▸ **INSTRUÇÕES**
Por favor, indique em que patamar ficou em janeiro o índice do setor de serviços dos Estados Unidos publicado pelo ISM, segundo o trecho para leitura abaixo.

▸ **TRECHO PARA LEITURA**
-*-*-

Contudo, de acordo com Krueger, ainda há muito a ser feito para que sejam criados empregos para os 12,8 milhões de desempregados no país.

“Os dados do mês são positivos, mas não podemos nos ater apenas a eles”, disse.

O economista ressaltou a necessidade de continuar as políticas econômicas de combate à recessão.

“O mais importante é estender o corte de impostos de folha de pagamentos e continuar a proporcionar o auxílio-desemprego de emergência até o final deste ano”, disse Krueger em referência ao projeto de Obama que continua esperando aprovação no Congresso.

Em outro dado positivo, a atividade no setor de serviços acelerou em janeiro nos Estados Unidos, segundo o índice dos diretores de compras do setor, publicado nesta sexta-feira pela associação profissional ISM (Institute for Supply Management), que ficou em 56,3%.

O índice, que ficou em 52,6% em dezembro, superou as expectativas dos analistas para janeiro, quando era esperado um patamar de 53,1%. Qualquer valor acima de 50 indica uma expansão da atividade.

O número de encomendas às fábricas (bens duráveis e não duráveis), por sua vez, subiu nos Estados Unidos pelo segundo mês consecutivo em dezembro, segundo cifras publicadas também nesta sexta-feira pelo Departamento do Comércio.

O avanço foi de 1,1% com relação ao mês anterior, menos do que previam os analistas (1,5%), mas o aumento de novembro foi revisado fortemente para cima, a (2,2%).

-*-*-

▸ **DADOS FORNECIDOS**

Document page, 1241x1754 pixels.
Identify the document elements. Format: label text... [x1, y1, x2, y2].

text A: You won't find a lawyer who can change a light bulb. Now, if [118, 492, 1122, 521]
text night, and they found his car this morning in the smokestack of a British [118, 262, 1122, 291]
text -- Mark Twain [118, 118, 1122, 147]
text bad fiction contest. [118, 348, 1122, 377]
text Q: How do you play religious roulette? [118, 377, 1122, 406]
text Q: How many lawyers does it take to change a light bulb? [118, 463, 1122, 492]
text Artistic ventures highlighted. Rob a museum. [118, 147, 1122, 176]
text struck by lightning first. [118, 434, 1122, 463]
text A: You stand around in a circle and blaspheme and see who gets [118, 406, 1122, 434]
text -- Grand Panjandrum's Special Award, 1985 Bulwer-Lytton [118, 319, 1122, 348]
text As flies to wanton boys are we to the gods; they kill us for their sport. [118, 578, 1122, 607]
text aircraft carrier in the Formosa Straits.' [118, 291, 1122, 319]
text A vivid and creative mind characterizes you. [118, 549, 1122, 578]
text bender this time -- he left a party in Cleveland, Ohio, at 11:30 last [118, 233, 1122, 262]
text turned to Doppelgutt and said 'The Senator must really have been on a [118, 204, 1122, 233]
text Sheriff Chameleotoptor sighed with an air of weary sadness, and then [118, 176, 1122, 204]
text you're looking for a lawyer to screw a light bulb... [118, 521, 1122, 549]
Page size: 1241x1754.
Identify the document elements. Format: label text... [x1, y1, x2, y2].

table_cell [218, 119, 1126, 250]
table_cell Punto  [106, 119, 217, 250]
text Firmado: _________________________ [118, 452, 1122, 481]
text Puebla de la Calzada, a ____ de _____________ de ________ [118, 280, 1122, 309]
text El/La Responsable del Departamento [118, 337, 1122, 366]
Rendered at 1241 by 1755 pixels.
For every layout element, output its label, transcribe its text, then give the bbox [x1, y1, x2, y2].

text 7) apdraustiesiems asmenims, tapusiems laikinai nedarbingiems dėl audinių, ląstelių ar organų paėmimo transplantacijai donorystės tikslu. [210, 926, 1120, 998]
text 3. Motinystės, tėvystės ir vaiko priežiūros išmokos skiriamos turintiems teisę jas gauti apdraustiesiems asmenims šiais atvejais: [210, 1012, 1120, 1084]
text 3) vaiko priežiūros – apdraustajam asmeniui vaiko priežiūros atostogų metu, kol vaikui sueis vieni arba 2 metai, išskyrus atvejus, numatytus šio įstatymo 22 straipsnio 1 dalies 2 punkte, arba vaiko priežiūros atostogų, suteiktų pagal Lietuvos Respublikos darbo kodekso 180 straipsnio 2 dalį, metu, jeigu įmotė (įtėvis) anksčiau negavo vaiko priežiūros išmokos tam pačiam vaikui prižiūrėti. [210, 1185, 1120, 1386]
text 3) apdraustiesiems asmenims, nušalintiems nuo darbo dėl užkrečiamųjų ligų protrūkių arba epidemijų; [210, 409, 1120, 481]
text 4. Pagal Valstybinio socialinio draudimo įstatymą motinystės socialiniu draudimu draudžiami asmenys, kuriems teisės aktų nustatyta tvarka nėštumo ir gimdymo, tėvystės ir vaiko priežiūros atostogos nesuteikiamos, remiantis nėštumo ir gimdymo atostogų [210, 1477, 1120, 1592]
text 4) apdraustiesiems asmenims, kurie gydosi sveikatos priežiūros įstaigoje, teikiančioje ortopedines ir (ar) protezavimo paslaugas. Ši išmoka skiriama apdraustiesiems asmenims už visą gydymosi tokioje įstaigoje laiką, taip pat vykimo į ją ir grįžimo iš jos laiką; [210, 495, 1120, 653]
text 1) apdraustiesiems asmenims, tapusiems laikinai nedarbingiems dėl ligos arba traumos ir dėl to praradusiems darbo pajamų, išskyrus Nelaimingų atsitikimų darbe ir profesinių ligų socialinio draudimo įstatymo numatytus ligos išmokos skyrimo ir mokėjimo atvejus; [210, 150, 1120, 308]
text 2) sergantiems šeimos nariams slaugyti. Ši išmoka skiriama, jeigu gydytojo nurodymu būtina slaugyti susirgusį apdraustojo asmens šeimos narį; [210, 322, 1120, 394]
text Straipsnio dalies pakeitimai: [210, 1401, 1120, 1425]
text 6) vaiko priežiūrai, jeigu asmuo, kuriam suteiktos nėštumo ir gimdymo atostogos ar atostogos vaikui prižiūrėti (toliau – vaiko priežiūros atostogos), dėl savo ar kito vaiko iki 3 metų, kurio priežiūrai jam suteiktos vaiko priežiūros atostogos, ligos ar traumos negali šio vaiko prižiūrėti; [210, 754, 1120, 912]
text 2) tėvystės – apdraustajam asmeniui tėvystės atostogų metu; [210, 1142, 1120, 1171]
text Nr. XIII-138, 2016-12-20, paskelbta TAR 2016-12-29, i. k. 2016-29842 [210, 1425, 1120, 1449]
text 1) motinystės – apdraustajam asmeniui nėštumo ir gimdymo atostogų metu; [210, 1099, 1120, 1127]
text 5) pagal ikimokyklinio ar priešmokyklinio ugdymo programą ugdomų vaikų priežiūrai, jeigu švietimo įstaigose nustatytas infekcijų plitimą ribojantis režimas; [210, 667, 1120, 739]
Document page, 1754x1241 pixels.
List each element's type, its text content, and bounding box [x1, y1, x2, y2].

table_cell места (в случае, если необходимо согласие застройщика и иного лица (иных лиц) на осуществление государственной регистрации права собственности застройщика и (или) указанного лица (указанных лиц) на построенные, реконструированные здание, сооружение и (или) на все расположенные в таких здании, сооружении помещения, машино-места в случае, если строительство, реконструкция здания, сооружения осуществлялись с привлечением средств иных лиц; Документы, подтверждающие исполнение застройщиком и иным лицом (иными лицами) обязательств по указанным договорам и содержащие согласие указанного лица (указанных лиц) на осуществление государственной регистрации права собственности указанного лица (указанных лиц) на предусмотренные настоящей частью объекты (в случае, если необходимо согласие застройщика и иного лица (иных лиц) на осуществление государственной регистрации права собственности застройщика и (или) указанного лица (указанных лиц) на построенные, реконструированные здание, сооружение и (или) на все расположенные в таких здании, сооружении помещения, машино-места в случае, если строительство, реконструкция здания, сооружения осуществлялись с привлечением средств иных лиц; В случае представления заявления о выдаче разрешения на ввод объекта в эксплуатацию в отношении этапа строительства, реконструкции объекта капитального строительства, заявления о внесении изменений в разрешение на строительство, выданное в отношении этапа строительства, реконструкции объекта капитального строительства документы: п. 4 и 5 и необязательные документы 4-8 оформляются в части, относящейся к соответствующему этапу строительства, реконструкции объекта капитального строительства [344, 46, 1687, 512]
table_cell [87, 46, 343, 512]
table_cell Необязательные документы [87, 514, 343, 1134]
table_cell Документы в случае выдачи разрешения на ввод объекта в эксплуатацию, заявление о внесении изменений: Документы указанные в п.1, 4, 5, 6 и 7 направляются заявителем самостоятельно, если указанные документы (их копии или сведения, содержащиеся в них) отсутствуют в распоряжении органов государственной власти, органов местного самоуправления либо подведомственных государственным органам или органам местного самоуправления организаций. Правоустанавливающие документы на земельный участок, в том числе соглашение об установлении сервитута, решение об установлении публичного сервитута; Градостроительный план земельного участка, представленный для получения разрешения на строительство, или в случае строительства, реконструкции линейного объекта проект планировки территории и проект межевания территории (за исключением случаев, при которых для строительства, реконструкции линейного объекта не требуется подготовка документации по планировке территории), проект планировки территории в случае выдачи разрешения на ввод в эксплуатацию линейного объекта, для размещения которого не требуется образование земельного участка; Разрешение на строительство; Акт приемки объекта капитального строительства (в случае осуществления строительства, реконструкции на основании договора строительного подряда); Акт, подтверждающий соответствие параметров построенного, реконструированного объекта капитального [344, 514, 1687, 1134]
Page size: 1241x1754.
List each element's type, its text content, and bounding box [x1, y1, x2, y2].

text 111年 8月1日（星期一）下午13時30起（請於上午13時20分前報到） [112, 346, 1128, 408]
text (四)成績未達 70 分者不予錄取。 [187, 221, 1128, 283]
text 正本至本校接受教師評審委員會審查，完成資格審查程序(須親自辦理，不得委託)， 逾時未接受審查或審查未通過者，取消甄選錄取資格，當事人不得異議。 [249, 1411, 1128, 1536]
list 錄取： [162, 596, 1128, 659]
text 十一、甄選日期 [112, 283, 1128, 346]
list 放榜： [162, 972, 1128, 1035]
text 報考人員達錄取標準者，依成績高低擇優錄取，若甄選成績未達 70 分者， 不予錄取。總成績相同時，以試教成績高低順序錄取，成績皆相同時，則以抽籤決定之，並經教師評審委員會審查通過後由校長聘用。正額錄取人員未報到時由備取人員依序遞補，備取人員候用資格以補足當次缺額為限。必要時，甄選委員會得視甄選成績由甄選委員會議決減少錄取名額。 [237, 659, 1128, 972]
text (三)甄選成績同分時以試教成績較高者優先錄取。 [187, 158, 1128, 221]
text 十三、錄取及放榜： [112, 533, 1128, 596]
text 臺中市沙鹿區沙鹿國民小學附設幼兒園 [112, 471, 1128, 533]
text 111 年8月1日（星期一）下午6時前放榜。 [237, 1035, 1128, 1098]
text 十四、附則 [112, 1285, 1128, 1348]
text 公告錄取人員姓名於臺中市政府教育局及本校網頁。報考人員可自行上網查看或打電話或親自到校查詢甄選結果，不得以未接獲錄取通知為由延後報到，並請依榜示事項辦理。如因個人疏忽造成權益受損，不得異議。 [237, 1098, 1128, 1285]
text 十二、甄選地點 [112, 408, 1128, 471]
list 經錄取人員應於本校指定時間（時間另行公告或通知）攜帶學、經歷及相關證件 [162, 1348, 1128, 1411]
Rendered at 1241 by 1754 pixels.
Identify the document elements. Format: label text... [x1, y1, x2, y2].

-*-*-

▸ **RESPOSTA**
Ficou em 56,3%.